When to Use This Pattern
- New classification tasks where labeled data does not exist yet
- Products where user corrections provide a continuous labeling signal
- Resource-constrained environments (NAS, edge) where model size matters after the transition
When Not To
- If you already have abundant labeled data — skip Phase A entirely
- If categories change frequently — zero-shot’s flexibility may be a permanent advantage over fine-tuning
- If the classification task is too nuanced for NLI framing (e.g., subtle sentiment distinctions)
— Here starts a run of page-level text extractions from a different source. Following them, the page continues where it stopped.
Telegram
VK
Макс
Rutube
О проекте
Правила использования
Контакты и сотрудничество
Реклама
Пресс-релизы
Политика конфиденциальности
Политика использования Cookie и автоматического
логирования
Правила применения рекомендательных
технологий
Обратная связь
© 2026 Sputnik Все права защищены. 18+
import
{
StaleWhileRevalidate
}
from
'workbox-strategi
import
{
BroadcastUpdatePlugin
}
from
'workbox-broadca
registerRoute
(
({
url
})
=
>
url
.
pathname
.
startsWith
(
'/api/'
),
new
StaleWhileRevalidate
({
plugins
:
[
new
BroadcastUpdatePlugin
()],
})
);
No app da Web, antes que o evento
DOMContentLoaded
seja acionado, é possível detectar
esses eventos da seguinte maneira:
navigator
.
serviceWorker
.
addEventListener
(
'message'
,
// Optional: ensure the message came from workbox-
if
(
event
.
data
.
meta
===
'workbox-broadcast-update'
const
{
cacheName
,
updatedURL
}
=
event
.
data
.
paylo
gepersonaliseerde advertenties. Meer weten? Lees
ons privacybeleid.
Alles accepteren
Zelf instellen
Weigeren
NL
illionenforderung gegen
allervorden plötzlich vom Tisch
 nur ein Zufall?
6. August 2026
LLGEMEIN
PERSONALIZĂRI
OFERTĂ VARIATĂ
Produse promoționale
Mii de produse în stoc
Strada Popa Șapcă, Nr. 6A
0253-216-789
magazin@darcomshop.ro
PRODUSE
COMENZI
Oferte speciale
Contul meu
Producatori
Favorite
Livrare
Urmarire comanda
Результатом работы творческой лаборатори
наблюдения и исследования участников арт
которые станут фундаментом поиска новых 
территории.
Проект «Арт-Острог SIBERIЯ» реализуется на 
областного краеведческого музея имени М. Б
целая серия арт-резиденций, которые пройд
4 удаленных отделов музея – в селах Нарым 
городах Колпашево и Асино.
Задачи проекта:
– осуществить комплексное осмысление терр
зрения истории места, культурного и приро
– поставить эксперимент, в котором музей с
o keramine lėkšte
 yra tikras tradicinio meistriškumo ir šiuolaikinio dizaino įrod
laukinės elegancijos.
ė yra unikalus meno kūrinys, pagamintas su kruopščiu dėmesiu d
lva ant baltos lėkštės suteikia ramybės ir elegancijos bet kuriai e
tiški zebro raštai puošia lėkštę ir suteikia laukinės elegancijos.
Production Gotcha: HuggingFace Pipelines Don’t Auto-Truncate
A deterministic “classify hangs on link content” bug cost me a meaningful
chunk of debugging time before I traced it to this. Both BART (1024-token
context) and DistilBERT (512-token context) have fixed context windows. The
HuggingFace transformers pipeline does not auto-truncate input by default
— it logs a warning and tries to process the oversize input anyway. For
zero-shot-classification, that means N forward passes, each running on
oversize input. A 20KB article (~5000 tokens) can push total latency past
30–60 seconds on CPU versus the ~200ms you’d expect on a normal 100-token
input.
The fix is always passing truncation=True and max_length=<context_window> explicitly:
# CORRECT — explicit truncation
_CLASSIFIER_MAX_TOKENS = 1024 # BART; use 512 for DistilBERT
result = self._pipeline(
text,
candidate_labels=candidate_labels,
multi_label=multi_label,
truncation=True, # ← mandatory
max_length=_CLASSIFIER_MAX_TOKENS, # ← mandatory
) Why zero-shot makes this worse. Zero-shot runs one forward pass per candidate label. With five labels and oversize input, you pay the slowdown penalty five times. Single-label classifiers (regression, binary) only pay it once.
Why this matters for RAG and content-extraction pipelines. When classifier inputs come from scraped or LLM-extracted text — articles, PDFs, web content — input size is highly variable, from hundreds of tokens to hundreds of thousands. Assume adversarial size input. Explicit truncation is defense-in-depth.
Why the tail usually doesn’t matter for intent classification. Intent (“summarize this”, “extract data”, “just save this”) is typically determinable from the opening 500–1000 tokens of a document. Losing the tail is fine for classification. PII scanning and content summarization should still see the full text — run those separately on the un-truncated input.
Name the constant model-agnostically. _BART_CONTEXT_WINDOW becomes
misleading the moment you swap to DistilBERT (512). Name it _CLASSIFIER_MAX_TOKENS and let a comment document the current model. The
Phase B swap then only requires updating the value, not every call site.
A Factual Correction Worth Calling Out
While writing this up, I realized I had been casually describing the Phase A→B transition as “swapping to a different BART variant”. That’s wrong. DistilBERT is an encoder-only BERT distillation (Sanh et al., 2019). BART is an encoder-decoder seq2seq model (Lewis et al., 2019). They are different model families. The MNLI zero-shot wrapper works with either architecture given appropriate fine-tuning, but conflating them in code comments is a correctness error worth avoiding.
Key Takeaway
Do not wait for perfect data to ship a classifier. Start with zero-shot (BART-MNLI), collect data through user interactions, and graduate to a fine-tuned model (DistilBERT) when you have enough examples. The two-phase pattern lets you ship on day one and improve continuously.